Add single run option (interval:0)
pranspach opened this issue · comments
I'd like to be able to stream files from s3 in a single batch, instead of a persistent watch interval.
For context, I am launching an S3->ES logstash docker container from an Airflow DAG.
Adding an interval:0 case feels intuitive and satisfies my needs. Would a PR for this be appreciated?
public
def run(queue)
@current_thread = Thread.current
if @interval == 0
process_files(queue)
else
Stud.interval(@interval) do
process_files(queue)
end
end
end # def run
@pranspach I would definitely appreciate a PR that adds one-shot processing that closes down the input when it completes.
There will likely be a bit of extra complexity in handling interrupts and stop sequence, since the plugin currently uses Stud#stop!
to interrupt the Stud::Interval
. It may be simple enough to wrap the one-off execution in a Stud::Task
that we then Stud::Task#wait
on to get the stopping semantics without changing anything else.
Or, we can simply interrupt the Stud::Interval
after the first execution by sending Stud#stop!
Using a zero-interval may be overloading the parameter a bit -- my natural assumption when seeing an interval of 0 would be that the input would simply look for more as soon as it is done processing what was present last time.
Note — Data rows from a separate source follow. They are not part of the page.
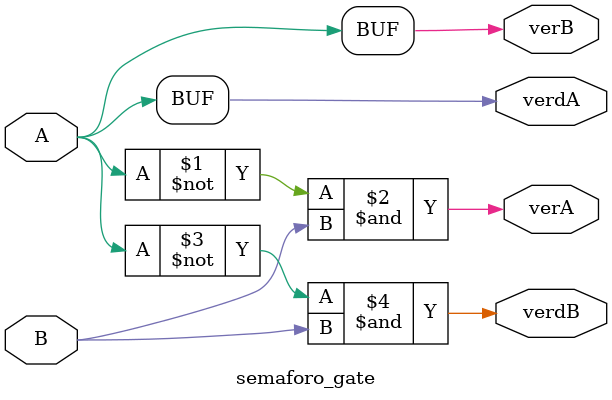
<source format=v>
module semaforo_gate(A, B, verdA, verA, verdB, verB);

    input A, B;
    output verdA, verA, verdB, verB;

    assign verdA = A;
    assign verA = ~A & B;
    assign verdB = ~A & B;
    assign verB = A;

endmodule
</source>
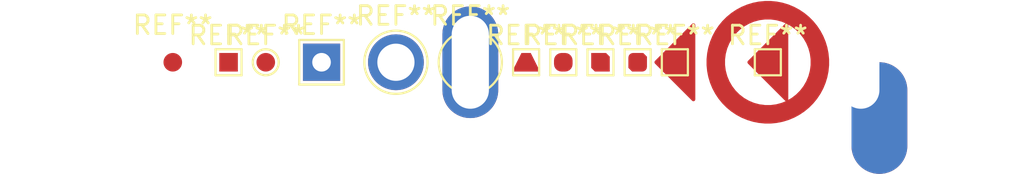
<source format=kicad_pcb>
(kicad_pcb (version 20211014) (generator pcbnew)

  (general
    (thickness 4.69)
  )

  (paper "User" 399.999 299.999)
  (title_block
    (title "A board")
    (date "2023-02-01")
    (rev "v1")
    (company "Winterbloom")
    (comment 1 "Comment 1")
    (comment 3 "Comment 3")
    (comment 5 "Comment 5")
    (comment 7 "Comment 7")
    (comment 9 "Comment 9")
  )

  (layers
    (0 "F.Cu" signal)
    (1 "In1.Cu" signal)
    (2 "In2.Cu" signal)
    (31 "B.Cu" signal)
    (32 "B.Adhes" user "B.Adhesive")
    (33 "F.Adhes" user "F.Adhesive")
    (34 "B.Paste" user)
    (35 "F.Paste" user)
    (36 "B.SilkS" user "B.Silkscreen")
    (37 "F.SilkS" user "F.Silkscreen")
    (38 "B.Mask" user)
    (39 "F.Mask" user)
    (40 "Dwgs.User" user "User.Drawings")
    (41 "Cmts.User" user "User.Comments")
    (42 "Eco1.User" user "User.Eco1")
    (43 "Eco2.User" user "User.Eco2")
    (44 "Edge.Cuts" user)
    (45 "Margin" user)
    (46 "B.CrtYd" user "B.Courtyard")
    (47 "F.CrtYd" user "F.Courtyard")
    (48 "B.Fab" user)
    (49 "F.Fab" user)
    (50 "User.1" user)
    (51 "User.2" user)
    (52 "User.3" user)
    (53 "User.4" user)
    (54 "User.5" user)
    (55 "User.6" user)
    (56 "User.7" user)
    (57 "User.8" user)
    (58 "User.9" user)
  )

  (setup
    (stackup
      (layer "F.SilkS" (type "Top Silk Screen"))
      (layer "F.Paste" (type "Top Solder Paste"))
      (layer "F.Mask" (type "Top Solder Mask") (thickness 0.01))
      (layer "F.Cu" (type "copper") (thickness 0.035))
      (layer "dielectric 1" (type "core") (thickness 1.51) (material "FR4") (epsilon_r 4.5) (loss_tangent 0.02))
      (layer "In1.Cu" (type "copper") (thickness 0.035))
      (layer "dielectric 2" (type "prepreg") (thickness 1.51) (material "FR4") (epsilon_r 4.5) (loss_tangent 0.02))
      (layer "In2.Cu" (type "copper") (thickness 0.035))
      (layer "dielectric 3" (type "core") (thickness 1.51) (material "FR4") (epsilon_r 4.5) (loss_tangent 0.02))
      (layer "B.Cu" (type "copper") (thickness 0.035))
      (layer "B.Mask" (type "Bottom Solder Mask") (thickness 0.01))
      (layer "B.Paste" (type "Bottom Solder Paste"))
      (layer "B.SilkS" (type "Bottom Silk Screen"))
      (copper_finish "None")
      (dielectric_constraints no)
    )
    (pad_to_mask_clearance 0)
    (pcbplotparams
      (layerselection 0x00010fc_ffffffff)
      (disableapertmacros false)
      (usegerberextensions false)
      (usegerberattributes true)
      (usegerberadvancedattributes true)
      (creategerberjobfile true)
      (svguseinch false)
      (svgprecision 6)
      (excludeedgelayer true)
      (plotframeref false)
      (viasonmask false)
      (mode 1)
      (useauxorigin false)
      (hpglpennumber 1)
      (hpglpenspeed 20)
      (hpglpendiameter 15.000000)
      (dxfpolygonmode true)
      (dxfimperialunits true)
      (dxfusepcbnewfont true)
      (psnegative false)
      (psa4output false)
      (plotreference true)
      (plotvalue true)
      (plotinvisibletext false)
      (sketchpadsonfab false)
      (subtractmaskfromsilk false)
      (outputformat 1)
      (mirror false)
      (drillshape 1)
      (scaleselection 1)
      (outputdirectory "")
    )
  )

  (net 0 "")

  (footprint "TestPoint:TestPoint_Pad_D1.0mm" (layer "F.Cu") (at 5 0))

  (footprint "TestPoint:TestPoint_Pad_1.0x1.0mm" (layer "F.Cu") (at 25 0))

  (footprint "TestPoint:TestPoint_Pad_1.0x1.0mm" (layer "F.Cu") (at 21 0))

  (footprint "TestPoint:TestPoint_Pad_1.0x1.0mm" (layer "F.Cu") (at 27 0))

  (footprint "TestPoint:TestPoint_Plated_Hole_D2.0mm" (layer "F.Cu") (at 16 0))

  (footprint "TestPoint:TestPoint_Plated_Hole_D2.0mm" (layer "F.Cu") (at 12 0))

  (footprint "TestPoint:TestPoint_THTPad_2.0x2.0mm_Drill1.0mm" (layer "F.Cu") (at 8 0))

  (footprint "TestPoint:TestPoint_Pad_1.0x1.0mm" (layer "F.Cu") (at 3 0))

  (footprint "TestPoint:TestPoint_Pad_1.0x1.0mm" (layer "F.Cu") (at 23 0))

  (footprint "TestPoint:TestPoint_Pad_1.0x1.0mm" (layer "F.Cu") (at 19 0))

  (footprint "TestPoint:TestPoint_Pad_1.0x1.0mm" (layer "F.Cu") (at 32 0))

  (footprint (layer "F.Cu") (at 37 0))

  (footprint "Fiducial:Fiducial_1mm_Mask2mm" (layer "F.Cu") (at 0 0))

)

</source>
A negative interval would be a slightly clearer way of indicating "this is not normal; read the docs".
Alternatively, we could use a separate parameter, like watch_for_new_files => "false"
?
Thanks @yaauie . I liked the watch_for_new_files
parameter suggestion. Let me know if there are any additional changes/feedback/discussion. I'd love to have this functionality in the plugin.
@pranspach merged in #162 and released in v3.4.0 😄